> [PROVIDED DATA]
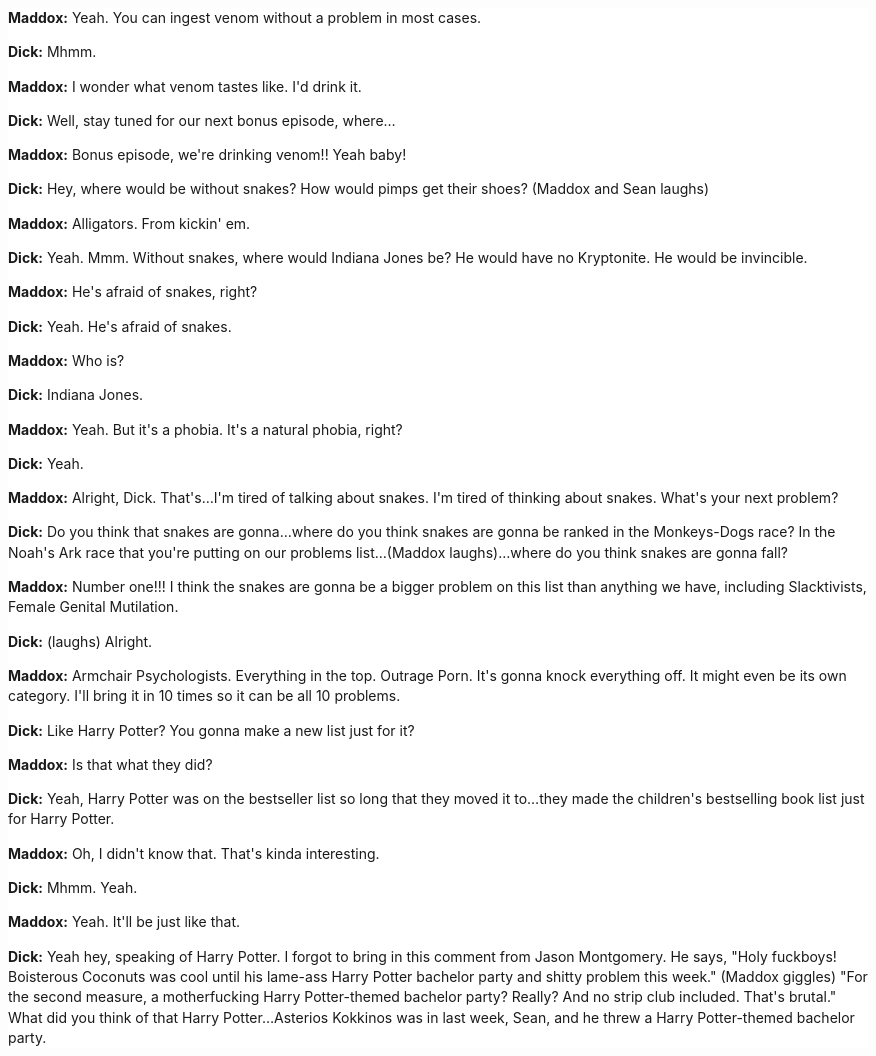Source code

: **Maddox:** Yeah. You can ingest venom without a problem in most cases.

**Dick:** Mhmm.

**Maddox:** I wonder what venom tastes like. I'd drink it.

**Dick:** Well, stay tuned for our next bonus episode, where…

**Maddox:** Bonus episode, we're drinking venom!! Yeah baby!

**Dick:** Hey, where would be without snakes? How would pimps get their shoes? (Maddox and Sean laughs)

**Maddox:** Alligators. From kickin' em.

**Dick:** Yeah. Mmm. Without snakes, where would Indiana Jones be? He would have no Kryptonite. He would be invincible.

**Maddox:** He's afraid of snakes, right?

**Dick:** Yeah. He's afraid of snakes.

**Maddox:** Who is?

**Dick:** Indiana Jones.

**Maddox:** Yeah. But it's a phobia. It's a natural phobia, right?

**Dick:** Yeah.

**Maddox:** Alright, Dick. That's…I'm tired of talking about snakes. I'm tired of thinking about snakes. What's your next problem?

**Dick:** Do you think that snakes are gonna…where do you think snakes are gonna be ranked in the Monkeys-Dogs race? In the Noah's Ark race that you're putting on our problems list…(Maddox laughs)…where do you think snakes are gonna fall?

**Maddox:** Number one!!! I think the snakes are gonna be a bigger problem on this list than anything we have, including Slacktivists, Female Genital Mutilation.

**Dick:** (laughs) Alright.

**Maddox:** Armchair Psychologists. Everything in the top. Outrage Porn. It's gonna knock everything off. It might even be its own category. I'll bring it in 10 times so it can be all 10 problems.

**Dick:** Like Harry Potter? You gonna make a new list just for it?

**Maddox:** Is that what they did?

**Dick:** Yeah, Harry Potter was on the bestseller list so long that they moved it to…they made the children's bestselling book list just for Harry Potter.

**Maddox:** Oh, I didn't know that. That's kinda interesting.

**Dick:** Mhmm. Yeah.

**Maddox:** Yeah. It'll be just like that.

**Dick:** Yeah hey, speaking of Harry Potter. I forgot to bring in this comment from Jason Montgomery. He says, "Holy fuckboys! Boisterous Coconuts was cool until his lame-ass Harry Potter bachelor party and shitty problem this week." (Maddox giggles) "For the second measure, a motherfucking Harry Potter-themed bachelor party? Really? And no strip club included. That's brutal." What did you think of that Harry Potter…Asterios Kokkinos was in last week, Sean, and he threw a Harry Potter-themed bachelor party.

...

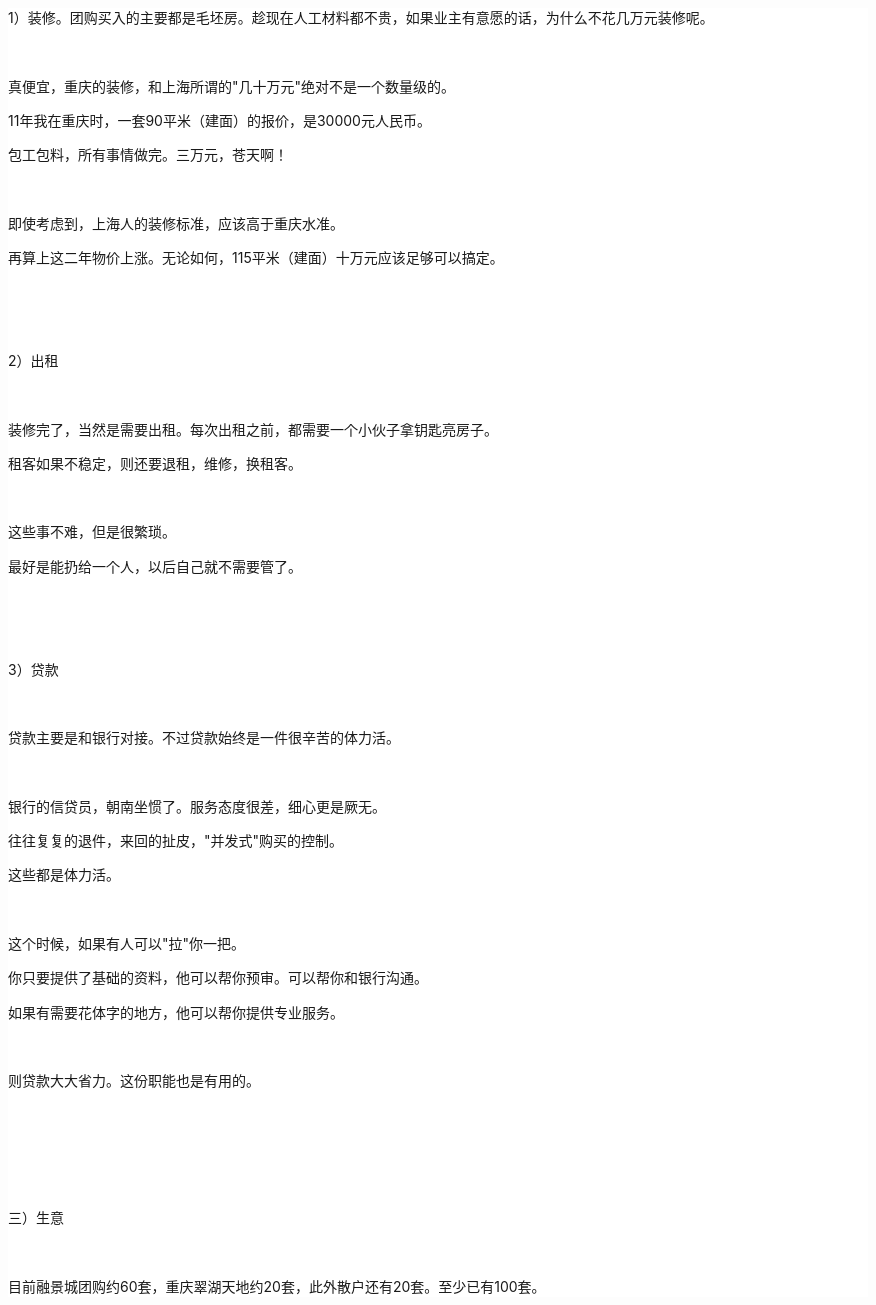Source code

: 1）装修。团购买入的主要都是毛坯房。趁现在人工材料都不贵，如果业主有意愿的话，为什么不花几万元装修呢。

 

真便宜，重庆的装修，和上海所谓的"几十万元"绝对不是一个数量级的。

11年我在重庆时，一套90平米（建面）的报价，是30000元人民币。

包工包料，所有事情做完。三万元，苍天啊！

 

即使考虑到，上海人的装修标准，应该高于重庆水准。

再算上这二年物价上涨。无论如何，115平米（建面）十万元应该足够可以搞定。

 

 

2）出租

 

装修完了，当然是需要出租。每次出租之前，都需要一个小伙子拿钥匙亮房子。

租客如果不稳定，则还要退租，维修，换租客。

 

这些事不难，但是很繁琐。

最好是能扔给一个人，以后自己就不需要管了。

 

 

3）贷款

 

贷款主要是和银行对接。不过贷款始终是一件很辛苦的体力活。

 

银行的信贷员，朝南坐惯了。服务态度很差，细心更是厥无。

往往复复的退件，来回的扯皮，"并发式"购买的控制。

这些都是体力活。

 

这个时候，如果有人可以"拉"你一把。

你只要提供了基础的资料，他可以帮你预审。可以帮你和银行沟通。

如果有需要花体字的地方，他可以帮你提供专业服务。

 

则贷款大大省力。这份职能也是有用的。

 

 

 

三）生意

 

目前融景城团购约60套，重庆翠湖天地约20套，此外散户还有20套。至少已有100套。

> [PROBLEM REQUIREMENTS] From the records, copy every line that has the string "bring" in it.

> [WRITTEN ANSWER]
**Maddox:** Armchair Psychologists. Everything in the top. Outrage Porn. It's gonna knock everything off. It might even be its own category. I'll bring it in 10 times so it can be all 10 problems.
**Dick:** Yeah hey, speaking of Harry Potter. I forgot to bring in this comment from Jason Montgomery. He says, "Holy fuckboys! Boisterous Coconuts was cool until his lame-ass Harry Potter bachelor party and shitty problem this week." (Maddox giggles) "For the second measure, a motherfucking Harry Potter-themed bachelor party? Really? And no strip club included. That's brutal." What did you think of that Harry Potter…Asterios Kokkinos was in last week, Sean, and he threw a Harry Potter-themed bachelor party.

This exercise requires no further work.